## Extracted data entries
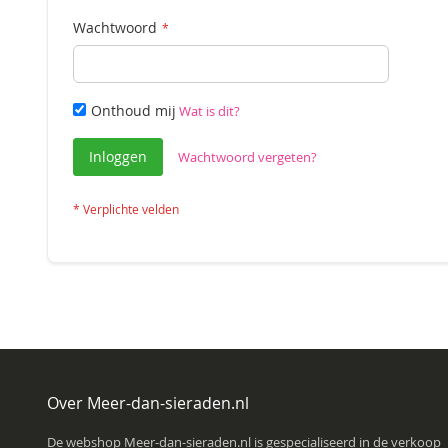
Wachtwoord
Onthoud mij
Wat is dit?
Inloggen
Wachtwoord vergeten?
Over Meer-dan-sieraden.nl
De webshop Meer-dan-sieraden.nl is gespecialiseerd in de verkoop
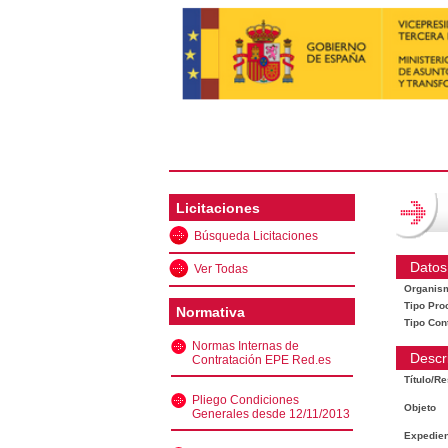
Licitaciones
Búsqueda Licitaciones
Datos
Ver Todas
Organis
Tipo Pro
Normativa
Tipo Con
Normas Internas de
Descr
Contratación EPE Red.es
Título/R
Pliego Condiciones
Objeto
Generales desde 12/11/2013
Expedien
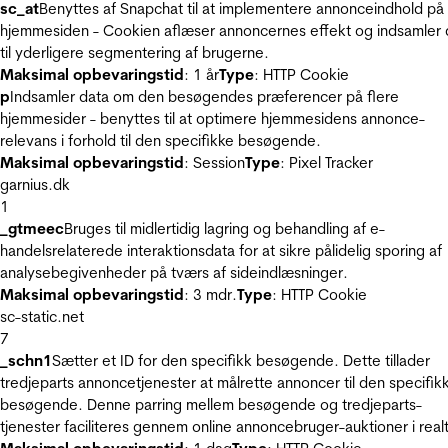
sc_at
Benyttes af Snapchat til at implementere annonceindhold på
hjemmesiden - Cookien aflæser annoncernes effekt og indsamler 
til yderligere segmentering af brugerne.
Maksimal opbevaringstid
: 1 år
Type
: HTTP Cookie
p
Indsamler data om den besøgendes præferencer på flere
hjemmesider - benyttes til at optimere hjemmesidens annonce-
relevans i forhold til den specifikke besøgende.
Maksimal opbevaringstid
: Session
Type
: Pixel Tracker
garnius.dk
1
_gtmeec
Bruges til midlertidig lagring og behandling af e-
handelsrelaterede interaktionsdata for at sikre pålidelig sporing af
analysebegivenheder på tværs af sideindlæsninger.
Maksimal opbevaringstid
: 3 mdr.
Type
: HTTP Cookie
sc-static.net
7
_schn1
Sætter et ID for den specifikk besøgende. Dette tillader
tredjeparts annoncetjenester at målrette annoncer til den specifik
besøgende. Denne parring mellem besøgende og tredjeparts-
tjenester faciliteres gennem online annoncebruger-auktioner i realt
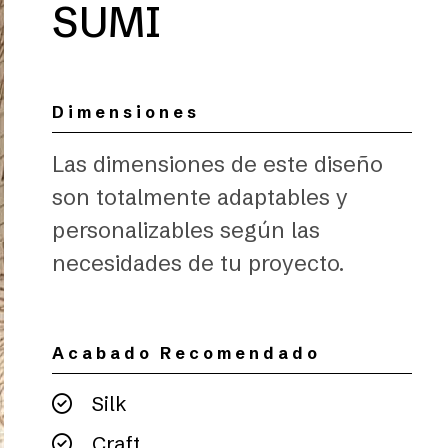
SUMI
Dimensiones
Las dimensiones de este diseño
son totalmente adaptables y
personalizables según las
necesidades de tu proyecto.
Acabado Recomendado
Silk
Craft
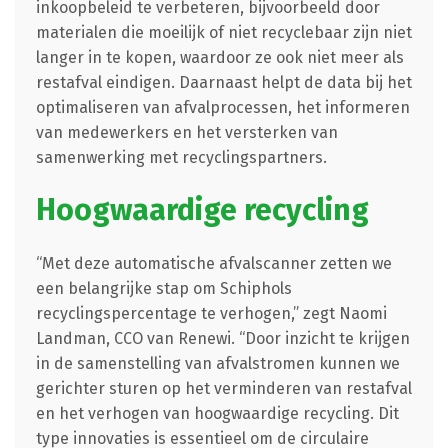
inkoopbeleid te verbeteren, bijvoorbeeld door
materialen die moeilijk of niet recyclebaar zijn niet
langer in te kopen, waardoor ze ook niet meer als
restafval eindigen. Daarnaast helpt de data bij het
optimaliseren van afvalprocessen, het informeren
van medewerkers en het versterken van
samenwerking met recyclingspartners.
Hoogwaardige recycling
“Met deze automatische afvalscanner zetten we
een belangrijke stap om Schiphols
recyclingspercentage te verhogen,” zegt Naomi
Landman, CCO van Renewi. “Door inzicht te krijgen
in de samenstelling van afvalstromen kunnen we
gerichter sturen op het verminderen van restafval
en het verhogen van hoogwaardige recycling. Dit
type innovaties is essentieel om de circulaire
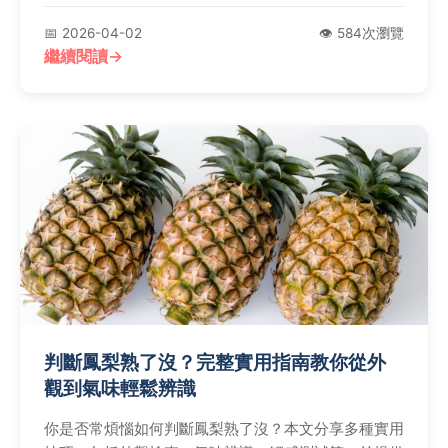
📅 2026-04-02
👁️ 584次瀏覽
繼續閱讀
判斷鳳梨熟了沒？完整實用指南教你從外
觀到氣味輕鬆辨識
你是否常煩惱如何判斷鳳梨熟了沒？本文分享多種實用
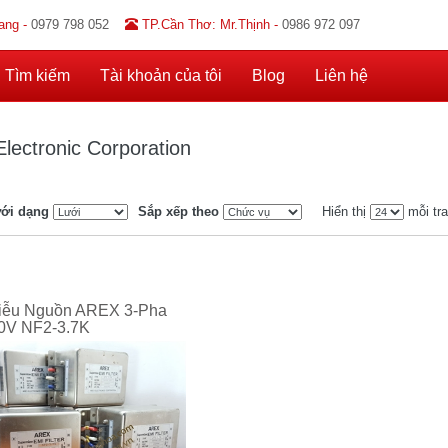
ang -
0979 798 052
TP.Cần Thơ: Mr.Thịnh -
0986 972 097
Tìm kiếm
Tài khoản của tôi
Blog
Liên hệ
Electronic Corporation
ới dạng
Sắp xếp theo
Hiển thị
mỗi tr
iễu Nguồn AREX 3-Pha
0V NF2-3.7K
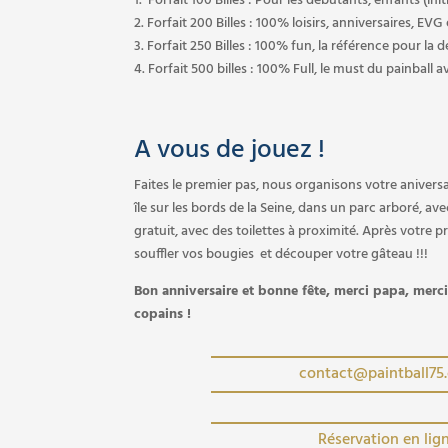
1. Forfait 100 Billes : Pour les débutants, enfants (init
2. Forfait 200 Billes : 100% loisirs, anniversaires, EVG
3. Forfait 250 Billes : 100% fun, la référence pour la 
4. Forfait 500 billes : 100% Full, le must du painball
A vous de jouez !
Faites le premier pas, nous organisons votre aniversa
île sur les bords de la Seine, dans un parc arboré, a
gratuit, avec des toilettes à proximité. Après votre p
souffler vos bougies et découper votre gâteau !!!
Bon anniversaire et bonne fête, merci papa, merc
copains !
contact@paintball75
Réservation en lig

## What is required
Please return every line of text in the listing above word for word, leaving the pictures out.

## Task output
Wachtwoord
Onthoud mij
Wat is dit?
Inloggen
Wachtwoord vergeten?
Over Meer-dan-sieraden.nl
De webshop Meer-dan-sieraden.nl is gespecialiseerd in de verkoop
Licitaciones
Búsqueda Licitaciones
Datos
Ver Todas
Organis
Tipo Pro
Normativa
Tipo Con
Normas Internas de
Descr
Contratación EPE Red.es
Título/R
Pliego Condiciones
Objeto
Generales desde 12/11/2013
Expedien
sc_at
Benyttes af Snapchat til at implementere annonceindhold på
hjemmesiden - Cookien aflæser annoncernes effekt og indsamler 
til yderligere segmentering af brugerne.
Maksimal opbevaringstid
: 1 år
Type
: HTTP Cookie
p
Indsamler data om den besøgendes præferencer på flere
hjemmesider - benyttes til at optimere hjemmesidens annonce-
relevans i forhold til den specifikke besøgende.
Maksimal opbevaringstid
: Session
Type
: Pixel Tracker
garnius.dk
1
_gtmeec
Bruges til midlertidig lagring og behandling af e-
handelsrelaterede interaktionsdata for at sikre pålidelig sporing af
analysebegivenheder på tværs af sideindlæsninger.
Maksimal opbevaringstid
: 3 mdr.
Type
: HTTP Cookie
sc-static.net
7
_schn1
Sætter et ID for den specifikk besøgende. Dette tillader
tredjeparts annoncetjenester at målrette annoncer til den specifik
besøgende. Denne parring mellem besøgende og tredjeparts-
tjenester faciliteres gennem online annoncebruger-auktioner i realt
SUMI
Dimensiones
Las dimensiones de este diseño
son totalmente adaptables y
personalizables según las
necesidades de tu proyecto.
Acabado Recomendado
Silk
Craft
inkoopbeleid te verbeteren, bijvoorbeeld door
materialen die moeilijk of niet recyclebaar zijn niet
langer in te kopen, waardoor ze ook niet meer als
restafval eindigen. Daarnaast helpt de data bij het
optimaliseren van afvalprocessen, het informeren
van medewerkers en het versterken van
samenwerking met recyclingspartners.
Hoogwaardige recycling
“Met deze automatische afvalscanner zetten we
een belangrijke stap om Schiphols
recyclingspercentage te verhogen,” zegt Naomi
Landman, CCO van Renewi. “Door inzicht te krijgen
in de samenstelling van afvalstromen kunnen we
gerichter sturen op het verminderen van restafval
en het verhogen van hoogwaardige recycling. Dit
type innovaties is essentieel om de circulaire
📅 2026-04-02
👁️ 584次瀏覽
繼續閱讀
判斷鳳梨熟了沒？完整實用指南教你從外
觀到氣味輕鬆辨識
你是否常煩惱如何判斷鳳梨熟了沒？本文分享多種實用
ang -
0979 798 052
TP.Cần Thơ: Mr.Thịnh -
0986 972 097
Tìm kiếm
Tài khoản của tôi
Blog
Liên hệ
Electronic Corporation
ới dạng
Sắp xếp theo
Hiển thị
mỗi tr
iễu Nguồn AREX 3-Pha
0V NF2-3.7K
1. Forfait 100 Billes : Pour les débutants, enfants (init
2. Forfait 200 Billes : 100% loisirs, anniversaires, EVG
3. Forfait 250 Billes : 100% fun, la référence pour la 
4. Forfait 500 billes : 100% Full, le must du painball
A vous de jouez !
Faites le premier pas, nous organisons votre aniversa
île sur les bords de la Seine, dans un parc arboré, a
gratuit, avec des toilettes à proximité. Après votre p
souffler vos bougies et découper votre gâteau !!!
Bon anniversaire et bonne fête, merci papa, merc
copains !
contact@paintball75
Réservation en lig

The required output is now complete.